Her cousin Enzo—what a show-off—leapt off the stage and swaggered toward Gerritt, one arm slack behind, as if winding up to throw one of the strikes he was famous for as West High’s champion pitcher. He still wore the black cowboy hat and she spotted a leather holster on his hip, the silver butt of a toy gun glinting. Her brother, Dom, had one like it when they were kids. Bang-bang! You’re dead, Maddie!

The boys met between the photo stage and the bouncy house. The hiss of the air pump and rattle of the roller coaster made it impossible to hear but she saw Gerritt’s lips moving. His boys stood at his elbows in V formation, collars turned up, chins cocked. One, two, three West boys showed up in black jean cutoffs and faded heavy-metal tees.
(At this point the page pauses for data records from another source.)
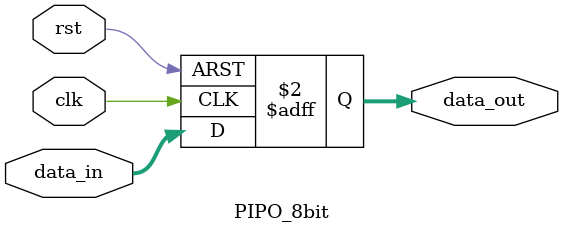
<source format=v>


module PIPO_8bit (
    input wire clk,
    input wire rst,
    input wire [7:0] data_in,
    output reg [7:0] data_out
);

always @(posedge clk or posedge rst) begin
    if (rst)
        data_out <= 8'b0;   
    else
        data_out <= data_in;
end

endmodule


</source>
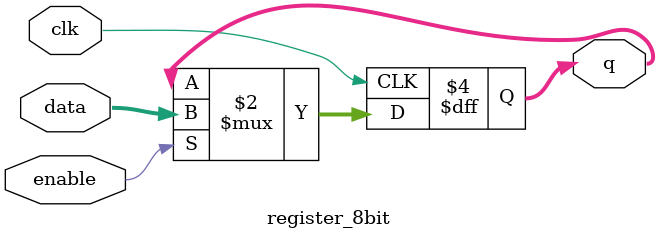
<source format=sv>
module register_8bit (
    input clk,
    input enable,
    input [7:0] data,
    output [7:0] q
);

    // 8-bit register with enable using single always_ff block
    always_ff @(posedge clk) begin
        if (enable) begin
            q <= data;
        end
    end

endmodule

</source>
Metallica, Def Leppard, Nine Inch Nails. A pack of panthers, Maddie thought. Haunches flexed and ready to lunge. East boys were wiry soccer and lacrosse players. The Wildcats football team sucked for a reason. She doubted any had thrown a real punch, one meant to bloody. But she knew the West boys had—they’d pummeled one another, drunk fathers, pervert uncles, PCP-wrecked older brothers, and God knows who else.

Gerritt and Enzo were doing the dance—bobbing foot to foot, so close their chests brushed and the cowboy hat tumbled off her cousin’s head. His spiky gelled hair gleamed like black ice.